Assignment -> Take every line from the listing below that contains "source".

Dataset records ->
┄┄┄┄┄┄
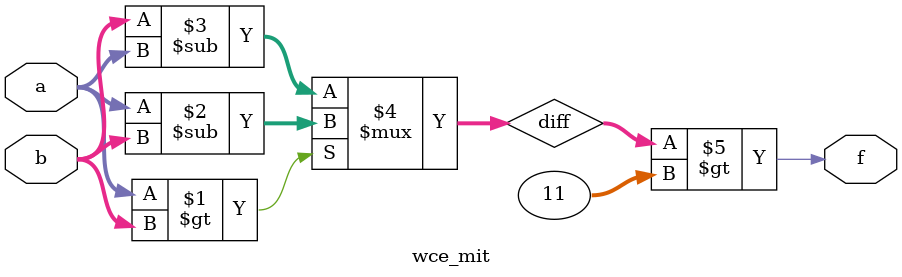
<source format=v>
module wce_mit(a, b, f);
parameter _bit = 9;
parameter wce = 11;
input [_bit - 1: 0] a;
input [_bit - 1: 0] b;
output f;
wire [_bit - 1: 0] diff;
assign diff = (a > b)? (a - b): (b - a);
assign f = (diff > wce);
endmodule

</source>
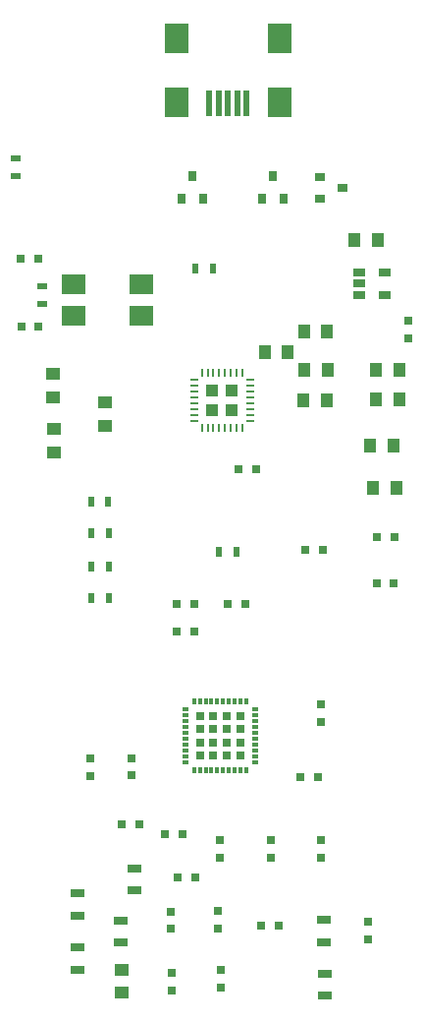
<source format=gbr>
G04 #@! TF.FileFunction,Paste,Top*
%FSLAX46Y46*%
G04 Gerber Fmt 4.6, Leading zero omitted, Abs format (unit mm)*
G04 Created by KiCad (PCBNEW 4.0.7) date 04/25/19 22:47:30*
%MOMM*%
%LPD*%
G01*
G04 APERTURE LIST*
%ADD10C,0.100000*%
%ADD11R,0.800000X0.750000*%
%ADD12R,1.000000X1.250000*%
%ADD13R,1.250000X1.000000*%
%ADD14R,0.750000X0.800000*%
%ADD15R,0.500000X2.300000*%
%ADD16R,2.000000X2.500000*%
%ADD17R,1.300000X0.700000*%
%ADD18R,0.500000X0.900000*%
%ADD19R,0.250000X0.700000*%
%ADD20R,0.700000X0.250000*%
%ADD21R,1.035000X1.035000*%
%ADD22R,0.300000X0.500000*%
%ADD23R,0.500000X0.300000*%
%ADD24R,0.690000X0.690000*%
%ADD25R,0.900000X0.500000*%
%ADD26R,1.060000X0.650000*%
%ADD27R,0.900000X0.800000*%
%ADD28R,2.100000X1.700000*%
%ADD29R,0.800000X0.900000*%
G04 APERTURE END LIST*
D10*
D11*
X138449000Y-82486000D03*
X136949000Y-82486000D03*
D12*
X148329000Y-80416000D03*
X150329000Y-80416000D03*
X142579000Y-70656000D03*
X144579000Y-70656000D03*
X148549000Y-84106000D03*
X150549000Y-84106000D03*
D13*
X120989000Y-81026000D03*
X120989000Y-79026000D03*
D12*
X144619000Y-73926000D03*
X142619000Y-73926000D03*
D13*
X120979000Y-74286000D03*
X120979000Y-76286000D03*
D12*
X142539000Y-76596000D03*
X144539000Y-76596000D03*
D11*
X119699000Y-70226000D03*
X118199000Y-70226000D03*
X119649000Y-64326000D03*
X118149000Y-64326000D03*
D14*
X127706120Y-107352400D03*
X127706120Y-108852400D03*
X135366760Y-114428840D03*
X135366760Y-115928840D03*
D11*
X142269000Y-109026000D03*
X143769000Y-109026000D03*
D14*
X139755880Y-114428840D03*
X139755880Y-115928840D03*
X144023080Y-114439000D03*
X144023080Y-115939000D03*
D11*
X132103560Y-113926620D03*
X130603560Y-113926620D03*
X128385000Y-113042700D03*
X126885000Y-113042700D03*
D12*
X148809000Y-76506000D03*
X150809000Y-76506000D03*
D14*
X144079000Y-102726000D03*
X144079000Y-104226000D03*
D11*
X148859000Y-92326000D03*
X150359000Y-92326000D03*
X144209000Y-89446000D03*
X142709000Y-89446000D03*
X133119000Y-94106000D03*
X131619000Y-94106000D03*
X135999000Y-94056000D03*
X137499000Y-94056000D03*
D14*
X124190760Y-107372720D03*
X124190760Y-108872720D03*
D11*
X148879000Y-88296000D03*
X150379000Y-88296000D03*
X133129720Y-96418400D03*
X131629720Y-96418400D03*
D13*
X126911100Y-127568200D03*
X126911100Y-125568200D03*
D14*
X131221480Y-125825820D03*
X131221480Y-127325820D03*
X135384540Y-125602300D03*
X135384540Y-127102300D03*
X148094700Y-122936700D03*
X148094700Y-121436700D03*
X131109720Y-120545160D03*
X131109720Y-122045160D03*
D11*
X140409360Y-121798080D03*
X138909360Y-121798080D03*
D14*
X135161020Y-120489280D03*
X135161020Y-121989280D03*
D11*
X131700840Y-117579140D03*
X133200840Y-117579140D03*
D12*
X150799000Y-73926000D03*
X148799000Y-73926000D03*
D13*
X125425200Y-78724000D03*
X125425200Y-76724000D03*
D12*
X148959000Y-62786000D03*
X146959000Y-62786000D03*
D15*
X137619000Y-50996000D03*
X136819000Y-50996000D03*
X136019000Y-50996000D03*
X135219000Y-50996000D03*
X134419000Y-50996000D03*
D16*
X140469000Y-50896000D03*
X140469000Y-45396000D03*
X131569000Y-50896000D03*
X131569000Y-45396000D03*
D17*
X144360900Y-125884900D03*
X144360900Y-127784900D03*
X144322800Y-121274800D03*
X144322800Y-123174800D03*
X123090940Y-123642080D03*
X123090940Y-125542080D03*
X126796800Y-121312900D03*
X126796800Y-123212900D03*
X123035060Y-119004040D03*
X123035060Y-120904040D03*
X127939800Y-116855200D03*
X127939800Y-118755200D03*
D18*
X133219000Y-65206000D03*
X134719000Y-65206000D03*
X135267000Y-89590880D03*
X136767000Y-89590880D03*
D19*
X133779000Y-78966000D03*
X134279000Y-78966000D03*
X134779000Y-78966000D03*
X135279000Y-78966000D03*
X135779000Y-78966000D03*
X136279000Y-78966000D03*
X136779000Y-78966000D03*
X137279000Y-78966000D03*
D20*
X137929000Y-78316000D03*
X137929000Y-77816000D03*
X137929000Y-77316000D03*
X137929000Y-76816000D03*
X137929000Y-76316000D03*
X137929000Y-75816000D03*
X137929000Y-75316000D03*
X137929000Y-74816000D03*
D19*
X137279000Y-74166000D03*
X136779000Y-74166000D03*
X136279000Y-74166000D03*
X135779000Y-74166000D03*
X135279000Y-74166000D03*
X134779000Y-74166000D03*
X134279000Y-74166000D03*
X133779000Y-74166000D03*
D20*
X133129000Y-74816000D03*
X133129000Y-75316000D03*
X133129000Y-75816000D03*
X133129000Y-76316000D03*
X133129000Y-76816000D03*
X133129000Y-77316000D03*
X133129000Y-77816000D03*
X133129000Y-78316000D03*
D21*
X136391500Y-75703500D03*
X134666500Y-75703500D03*
X136391500Y-77428500D03*
X134666500Y-77428500D03*
D22*
X133109000Y-108426000D03*
X133609000Y-108426000D03*
X134109000Y-108426000D03*
X134609000Y-108426000D03*
X135109000Y-108426000D03*
X135609000Y-108426000D03*
X136109000Y-108426000D03*
X136609000Y-108426000D03*
X137109000Y-108426000D03*
X137609000Y-108426000D03*
D23*
X138359000Y-107676000D03*
X138359000Y-107176000D03*
X138359000Y-106676000D03*
X138359000Y-106176000D03*
X138359000Y-105676000D03*
X138359000Y-105176000D03*
X138359000Y-104676000D03*
X138359000Y-104176000D03*
X138359000Y-103676000D03*
X138359000Y-103176000D03*
D22*
X137609000Y-102426000D03*
X137109000Y-102426000D03*
X136609000Y-102426000D03*
X136109000Y-102426000D03*
X135609000Y-102426000D03*
X135109000Y-102426000D03*
X134609000Y-102426000D03*
X134109000Y-102426000D03*
X133609000Y-102426000D03*
X133109000Y-102426000D03*
D23*
X132359000Y-103176000D03*
X132359000Y-103676000D03*
X132359000Y-104176000D03*
X132359000Y-104676000D03*
X132359000Y-105176000D03*
X132359000Y-105676000D03*
X132359000Y-106176000D03*
X132359000Y-106676000D03*
X132359000Y-107176000D03*
X132359000Y-107676000D03*
D24*
X137084000Y-103701000D03*
X135934000Y-103701000D03*
X134784000Y-103701000D03*
X133634000Y-103701000D03*
X137084000Y-104851000D03*
X135934000Y-104851000D03*
X134784000Y-104851000D03*
X133634000Y-104851000D03*
X137084000Y-106001000D03*
X135934000Y-106001000D03*
X134784000Y-106001000D03*
X133634000Y-106001000D03*
X137084000Y-107151000D03*
X135934000Y-107151000D03*
X134784000Y-107151000D03*
X133634000Y-107151000D03*
D12*
X139220000Y-72410000D03*
X141220000Y-72410000D03*
D25*
X117690000Y-57240000D03*
X117690000Y-55740000D03*
D14*
X151610000Y-71240000D03*
X151610000Y-69740000D03*
D25*
X120050000Y-66730000D03*
X120050000Y-68230000D03*
D26*
X147400000Y-65560000D03*
X147400000Y-66510000D03*
X147400000Y-67460000D03*
X149600000Y-67460000D03*
X149600000Y-65560000D03*
D27*
X143930000Y-57340000D03*
X143930000Y-59240000D03*
X145930000Y-58290000D03*
D28*
X122690000Y-69260000D03*
X128590000Y-69260000D03*
X128590000Y-66560000D03*
X122690000Y-66560000D03*
D29*
X132020000Y-59220000D03*
X133920000Y-59220000D03*
X132970000Y-57220000D03*
X138940000Y-59230000D03*
X140840000Y-59230000D03*
X139890000Y-57230000D03*
D18*
X124220000Y-85260000D03*
X125720000Y-85260000D03*
X124240000Y-87990000D03*
X125740000Y-87990000D03*
X124260000Y-90850000D03*
X125760000Y-90850000D03*
X124240000Y-93550000D03*
X125740000Y-93550000D03*
M02*

</source>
┄┄┄┄┄┄
Written response ->
<source format=v>
</source>
<source format=gbr>
</source>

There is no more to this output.